Sharon has moreover, repeatedly deferred a long-planned large-scale operation to break up terror bases in the Gaza Strip; therefore the Hamas, its military wing the Ezz a-Din el Qassam and the Jihad Islami are still off the leash.
Finally, Sharon has never come to grips with the Hizballah’s cross-border threat from Lebanon, nor taken action against the Palestinian Fronts and Islamic groups based in Damascus.
The domestic front:
Israel Arabs: Israel’s million strong Arabs are increasingly attracted to the Palestinian terrorist movement and to external violent elements like al Qaeda and the Hizballah. Some of the younger, unrulier elements are being drawn into the anti-Israel suicide campaign.
Domestic politics: While unchallenged as party leader, Sharon’s influence in the ranks is ebbing. He is therefore increasingly dependent on his Labor partner and foreign minister, Shimon Peres – very much as Barak was. Since Peres relies for his political survival on that of his old peace partner, Yasser Arafat, Sharon often finds his own terra less firma than he would like.
Economic leadership: With a wise hand at the helm, Israel’s war-induced economic slowdown might have been far less acute than it is.
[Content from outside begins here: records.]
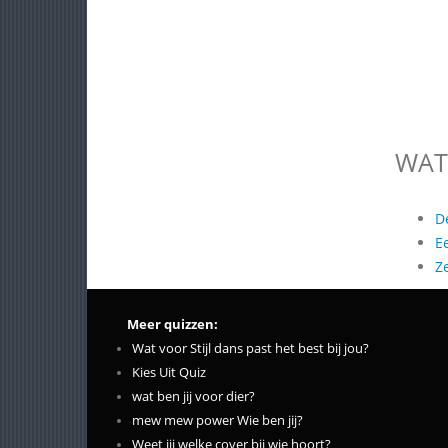
WAT
D
E
Z
Meer quizzen:
Wat voor Stijl dans past het best bij jou?
Kies Uit Quiz
wat ben jij voor dier?
mew mew power Wie ben jij?
Weet jij welke cover bij wie hoort?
However, despite the war emergency, Sharon leaves too many decisions on economic management in the hands of a bickering duo – finance minister Sylvan Shalom and governor of the central bank David Klein.
The exercise of balancing Sharon’s achievements against his shortcomings is instructive. It explains why Barak’s standoff in the war with the Palestinians has been perpetuated under Sharon and why some of his key policies lead nowhere.
Take the present impasse.
With the United States preparing to launch itself against Baghdad, Sharon finds he is prevented from bringing the operation he began against Ramallah to its logical conclusion – the breakup at last of Arafat’s high terror command and his possible removal. He is immobilized quite simply by the tab handed him by the Bush administration for long months of support and succor.
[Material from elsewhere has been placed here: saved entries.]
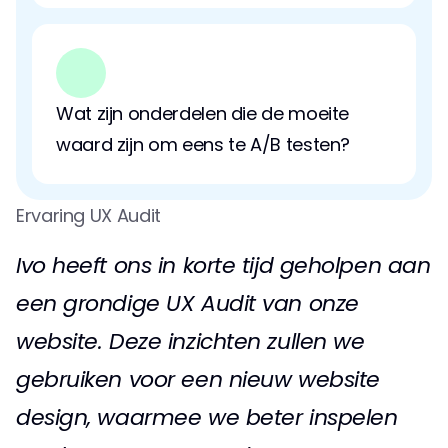
Wat zijn onderdelen die de moeite 
waard zijn om eens te A/B testen?
Ervaring UX Audit
Ivo heeft ons in korte tijd geholpen aan 
een grondige UX Audit van onze 
website. Deze inzichten zullen we 
gebruiken voor een nieuw website 
design, waarmee we beter inspelen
The first part of the tab constrains Israel from going after Arafat so as not to upset the fragile Middle East coalition Washington has assembled for the war on Baghdad.
After the full-scale assault on Iraq begins, Israel may pay dearly in the coin of eroded deterrent for the undecided state of play of its conflict with the Palestinians; Iraq may not be put off from launching missiles tipped with unconventional warheads against Israeli cities, knowing that Washington will tender the second half of its tab to Sharon, by making sure Israel does not fight back.